Op dit moment denken en praten beide staatsmachten echter steeds vaker op hetzelfde abstractieniveau. De horizontale beweging naar geautomatiseerde besluitvorming is dan snel gemaakt. Hoedanigheden en gedragingen zijn data, wetten en regels zijn algoritmes. Eén en één is twee. 0 en 1 is alles.
We worden dus volop gemeten, geanalyseerd en gekwantificeerd. Maar waar kan de ónberekenbare mens nog terecht? Zodra iemand iets doet (of is) wat eigenlijk om nadere duiding vraagt, loopt dat systeem per slot van rekening hopeloos vast. Of erger: het draait argeloos door.
In de broncode van onze rechtsstaat is de rechterlijke macht een cruciale exception handler.
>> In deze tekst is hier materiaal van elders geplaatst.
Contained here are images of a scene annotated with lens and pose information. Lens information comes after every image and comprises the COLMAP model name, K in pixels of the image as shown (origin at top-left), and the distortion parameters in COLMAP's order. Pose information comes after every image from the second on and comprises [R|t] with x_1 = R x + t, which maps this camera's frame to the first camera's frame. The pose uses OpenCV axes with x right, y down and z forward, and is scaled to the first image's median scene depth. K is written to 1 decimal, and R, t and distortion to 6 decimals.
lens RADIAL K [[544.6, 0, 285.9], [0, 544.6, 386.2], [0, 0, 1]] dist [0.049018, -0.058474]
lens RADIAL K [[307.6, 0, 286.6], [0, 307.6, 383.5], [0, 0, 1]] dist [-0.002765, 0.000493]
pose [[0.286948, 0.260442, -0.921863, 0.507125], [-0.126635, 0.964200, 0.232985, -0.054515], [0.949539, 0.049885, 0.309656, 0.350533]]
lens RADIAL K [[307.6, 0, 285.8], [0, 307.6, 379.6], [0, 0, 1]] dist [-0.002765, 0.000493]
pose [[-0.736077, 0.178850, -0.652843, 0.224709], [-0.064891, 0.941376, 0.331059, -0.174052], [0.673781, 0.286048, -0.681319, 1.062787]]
Rechters verwerken uitzonderingen centraal, zodat de gemeenschap op hoofdlijnen onafgebroken doorloopt. Past die biologische schakel nog wel tussen de binaire neerslag van alledaagse besognes en de afgepaste codificatie van ons rechtssysteem? Maakt de rechterlijke vertaalslag het geheel niet verdacht ambigu?
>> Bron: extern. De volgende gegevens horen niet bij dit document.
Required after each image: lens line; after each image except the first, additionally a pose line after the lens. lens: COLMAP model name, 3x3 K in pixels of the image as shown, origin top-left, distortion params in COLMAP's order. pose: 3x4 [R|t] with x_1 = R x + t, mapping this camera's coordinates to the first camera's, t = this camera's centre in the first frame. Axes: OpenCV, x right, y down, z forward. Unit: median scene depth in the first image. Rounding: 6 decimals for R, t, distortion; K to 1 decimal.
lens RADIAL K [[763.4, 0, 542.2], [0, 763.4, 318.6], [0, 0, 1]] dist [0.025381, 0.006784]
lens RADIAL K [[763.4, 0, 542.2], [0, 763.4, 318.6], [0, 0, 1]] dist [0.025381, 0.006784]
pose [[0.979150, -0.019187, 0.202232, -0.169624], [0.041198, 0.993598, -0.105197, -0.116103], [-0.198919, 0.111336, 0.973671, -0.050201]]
Integendeel. Computers kunnen inderdaad uitstekend patronen herkennen en matches signaleren. Dat is weliswaar een goed begin, maar toch pas het halve werk. Rechters moeten met hun aandacht nu juist continu heen-en-weer bewegen tussen abstract en concreet. ‘Theoretiseren’, zoals filosoof Jan Bransen die term definieert. In onze dagelijkse omgang met justitiabelen – die allemaal in hun eigen verhalen wonen – groeit zo een praktisch oordeelsvermogen, dat rechtsfiguren herkent in feitelijkheden en (andersom) beslissingen opbouwt vanuit kennis en ervaring. Als we dat proces volledig ontmenselijken, zal blijken waar individuele rechtvaardigheid schuilging. Onmeetbaar maar onmisbaar.
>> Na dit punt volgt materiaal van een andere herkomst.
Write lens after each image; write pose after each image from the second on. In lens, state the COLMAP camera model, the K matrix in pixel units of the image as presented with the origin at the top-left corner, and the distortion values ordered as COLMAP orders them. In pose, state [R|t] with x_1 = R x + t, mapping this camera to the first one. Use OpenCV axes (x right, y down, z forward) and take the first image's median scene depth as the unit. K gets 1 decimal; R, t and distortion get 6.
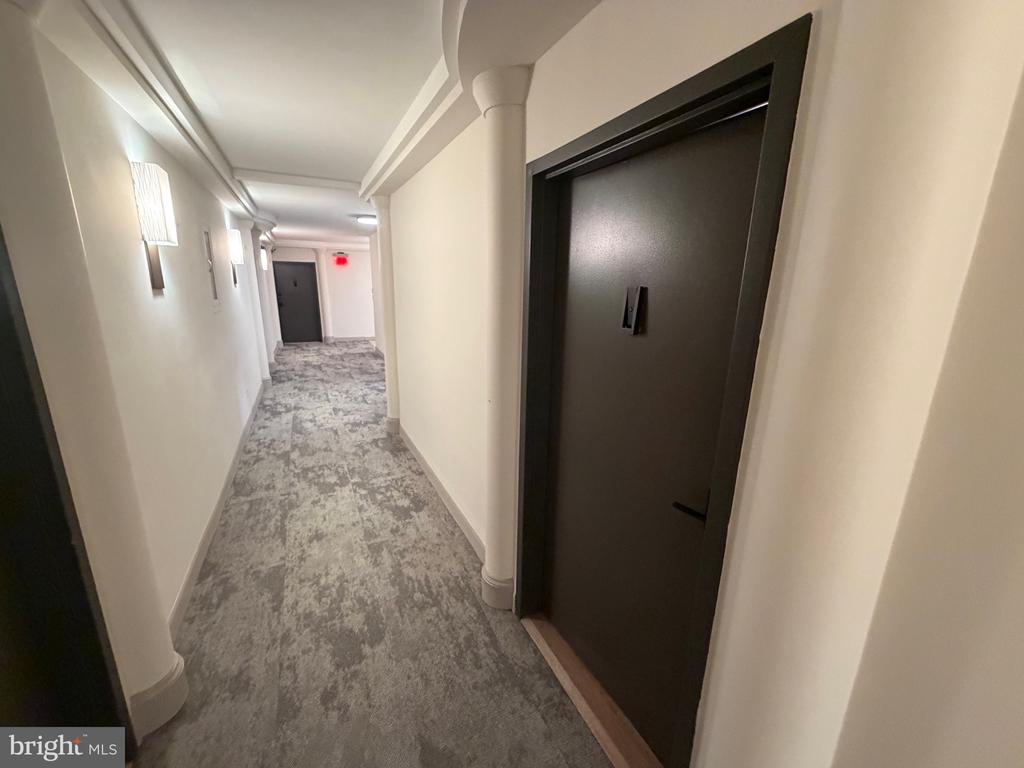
lens RADIAL K [[411.7, 0, 492.4], [0, 411.7, 384.4], [0, 0, 1]] dist [-0.030806, 0.000029]
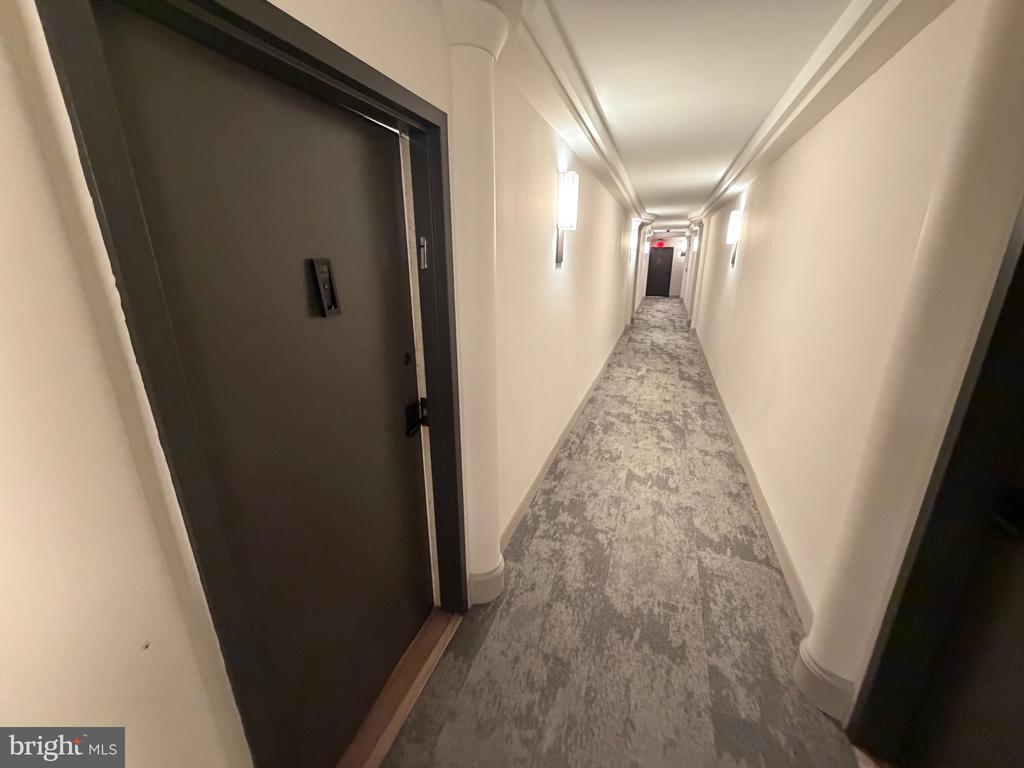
lens RADIAL K [[410.9, 0, 508.2], [0, 410.9, 383.6], [0, 0, 1]] dist [0.000629, -0.000163]
pose [[0.719705, 0.185640, -0.669002, 0.094576], [-0.149871, 0.982412, 0.111378, 0.051650], [0.677911, 0.020104, 0.734869, -0.199991]]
Moeten we het dataïsme als religie dan maar meteen helemaal afzweren? Alsjeblieft niet. We zitten als derde staatsmacht op een goudmijn. Laten we delven. Die databerg is waarschijnlijk vervelend ongestructureerd, maar dankzij innovatieve technologie inmiddels toch rijp voor numerieke analyses. Dat gaat sowieso invloedrijke beschouwingen opleveren – confronterend en hoopgevend tegelijk. We moeten ons die nieuwe taal dus zeker eigen maken.
Maar wij zijn niet de gebefte strot die vertolkt wat software souffleert. Want met rechterlijke macht komt rechterlijke verantwoordelijkheid. Een professionele opdracht tot waardenvol contact: niet een mens als jij, maar jij als mens.